Y en primer lugar, es indudable que a nosotros nos llega de Tierra
Firme tanto tabaco, si no en polvo al menos en hojas, como de los
otros reinos americanos se lleva al resto de Europa. Es cierto que
en los años pasados la mayor parte del tabaco que se cosechaba en
Tierra Firme parecía consumirse allí mismo. Pero la estricta
vigilancia de los modernos gobernantes españoles, al poner en sus
costas fieles y valientes soldados con el fin de impedir el
contrabando, han aumentado inmensamente aquella cantidad de tabaco
que antes se creía apenas suficiente para el consumo local.
En este punto yo debo recordar con especial honor al señor D. José
Solano, muy conocido en España ya por su no común erudición, ya por
sus hazañas militares muy gloriosas. Este ilustre señor, que
después de tantos trabajos obtuvo finalmente en premio de la
munificencia real el gobierno de la provincia de Caracas, es
increíble hasta que punto le hizo en poco tiempo notables mejoras.

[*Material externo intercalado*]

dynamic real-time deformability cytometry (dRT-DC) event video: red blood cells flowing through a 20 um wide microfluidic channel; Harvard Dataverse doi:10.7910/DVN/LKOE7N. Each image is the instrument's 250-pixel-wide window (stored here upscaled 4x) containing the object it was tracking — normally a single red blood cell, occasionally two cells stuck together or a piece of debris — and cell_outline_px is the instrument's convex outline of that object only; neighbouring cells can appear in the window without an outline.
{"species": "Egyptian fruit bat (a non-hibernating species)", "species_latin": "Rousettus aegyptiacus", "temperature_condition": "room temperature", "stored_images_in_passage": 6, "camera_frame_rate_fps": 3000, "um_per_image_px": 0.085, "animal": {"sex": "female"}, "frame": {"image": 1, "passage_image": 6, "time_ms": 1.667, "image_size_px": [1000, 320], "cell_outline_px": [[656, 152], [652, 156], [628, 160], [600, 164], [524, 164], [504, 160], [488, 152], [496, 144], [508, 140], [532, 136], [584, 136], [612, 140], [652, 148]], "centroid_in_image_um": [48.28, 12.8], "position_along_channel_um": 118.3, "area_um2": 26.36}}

A todo se extendieron sus providencias. La que se refiere al tabaco
es muy singular, pues no contento con seguir las huellas que le
habían dejado sus antecesores, teniendo en cuenta siempre la idea
de hacerse útil, introdujo primero la manera brasileña de manipular
el tabaco, de manera que aunque de diferente origen, se le
pareciera por la manipulación. Esta medida que fue tomada a partir
de 1761, fue aprobada unánimemente, de tal manera que desde
entonces no sólo hay mucho consumo de tabaco en aquella provincia,
sino que también se exporta muchísimo a España por conducto de la
Compañía Guipuzcoana, de que hablaremos después. Y bien saben los
ingleses, que antes llevaban esta mercancía de Brasil a España,
cuánto daño les produjo esta medida.
Pero no sólo en la provincia de Caracas al mejorarse la elaboración
del tabaco se ha mejorado su comercio. Si yo hablara de todas las
regiones me alargaría demasiado. Me limito a hablar de las
plantaciones que se encuentran en toda la Tierra Firme, pero no de
todas, para no cansar al lector. Aquellas de que hablaremos son una
muestra de las otras. Y antes que todo, el tabaco que se encuentra
entre los indios salvajes, aunque no tan abundante como el de los
españoles, es sin embargo de óptima calidad. Vuélvase a leer lo que
dije en mi Orinoco (1), y pasemos ahora rápidamente a otros
lugares de Tierra Firme donde se atiende al cultivo del tabaco no
casi por pasatiempo,
como lo hacen los salvajes, sino de propósito.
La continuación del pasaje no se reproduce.